━━━━━ Bu görevin kayıtları ━━━━━
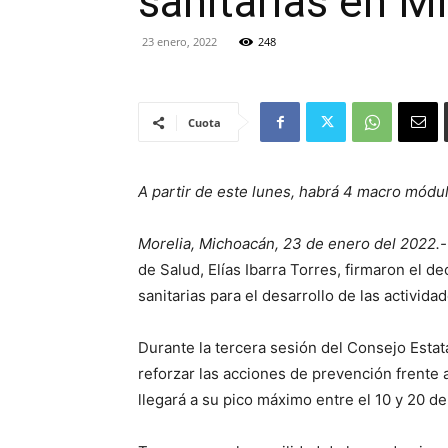
sanitarias en M
23 enero, 2022
248
Cuota
A partir de este lunes, habrá 4 macro módu
Morelia, Michoacán, 23 de enero del 2022.-
de Salud, Elías Ibarra Torres, firmaron el d
sanitarias para el desarrollo de las activi
Durante la tercera sesión del Consejo Estat
reforzar las acciones de prevención frente 
llegará a su pico máximo entre el 10 y 20 d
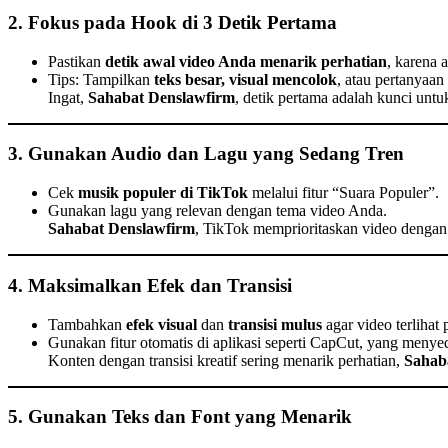
2. Fokus pada Hook di 3 Detik Pertama
Pastikan
detik awal video Anda menarik perhatian
, karena 
Tips: Tampilkan
teks besar, visual mencolok
, atau pertanyaan
Ingat,
Sahabat Denslawfirm
, detik pertama adalah kunci unt
3. Gunakan Audio dan Lagu yang Sedang Tren
Cek
musik populer di TikTok
melalui fitur “Suara Populer”.
Gunakan lagu yang relevan dengan tema video Anda.
Sahabat Denslawfirm
, TikTok memprioritaskan video dengan 
4. Maksimalkan Efek dan Transisi
Tambahkan
efek visual
dan
transisi mulus
agar video terlihat 
Gunakan fitur otomatis di aplikasi seperti CapCut, yang menyed
Konten dengan transisi kreatif sering menarik perhatian,
Sahab
5. Gunakan Teks dan Font yang Menarik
━━━━━
- _Yapmanız gereken_
Yukarıdaki kayıtlarda yer alan satırları, boş olanları atlayarak "Sıra" ve "Satır" sütunlu bir Markdown tablosuna dökün. Resimleri yanıta katmayın.

- _Yanıtınız_
| Sıra | Satır |
|---|---|
| 1 | sanitarias en M |
| 2 | 23 enero, 2022 |
| 3 | 248 |
| 4 | Cuota |
| 5 | A partir de este lunes, habrá 4 macro módu |
| 6 | Morelia, Michoacán, 23 de enero del 2022.- |
| 7 | de Salud, Elías Ibarra Torres, firmaron el d |
| 8 | sanitarias para el desarrollo de las activi |
| 9 | Durante la tercera sesión del Consejo Estat |
| 10 | reforzar las acciones de prevención frente  |
| 11 | llegará a su pico máximo entre el 10 y 20 d |
| 12 | 2. Fokus pada Hook di 3 Detik Pertama |
| 13 | Pastikan |
| 14 | detik awal video Anda menarik perhatian |
| 15 | , karena  |
| 16 | Tips: Tampilkan |
| 17 | teks besar, visual mencolok |
| 18 | , atau pertanyaan |
| 19 | Ingat, |
| 20 | Sahabat Denslawfirm |
| 21 | , detik pertama adalah kunci unt |
| 22 | 3. Gunakan Audio dan Lagu yang Sedang Tren |
| 23 | Cek |
| 24 | musik populer di TikTok |
| 25 | melalui fitur “Suara Populer”. |
| 26 | Gunakan lagu yang relevan dengan tema video Anda. |
| 27 | Sahabat Denslawfirm |
| 28 | , TikTok memprioritaskan video dengan  |
| 29 | 4. Maksimalkan Efek dan Transisi |
| 30 | Tambahkan |
| 31 | efek visual |
| 32 | dan |
| 33 | transisi mulus |
| 34 | agar video terlihat  |
| 35 | Gunakan fitur otomatis di aplikasi seperti CapCut, yang menyed |
| 36 | Konten dengan transisi kreatif sering menarik perhatian, |
| 37 | Sahab |
| 38 | 5. Gunakan Teks dan Font yang Menarik |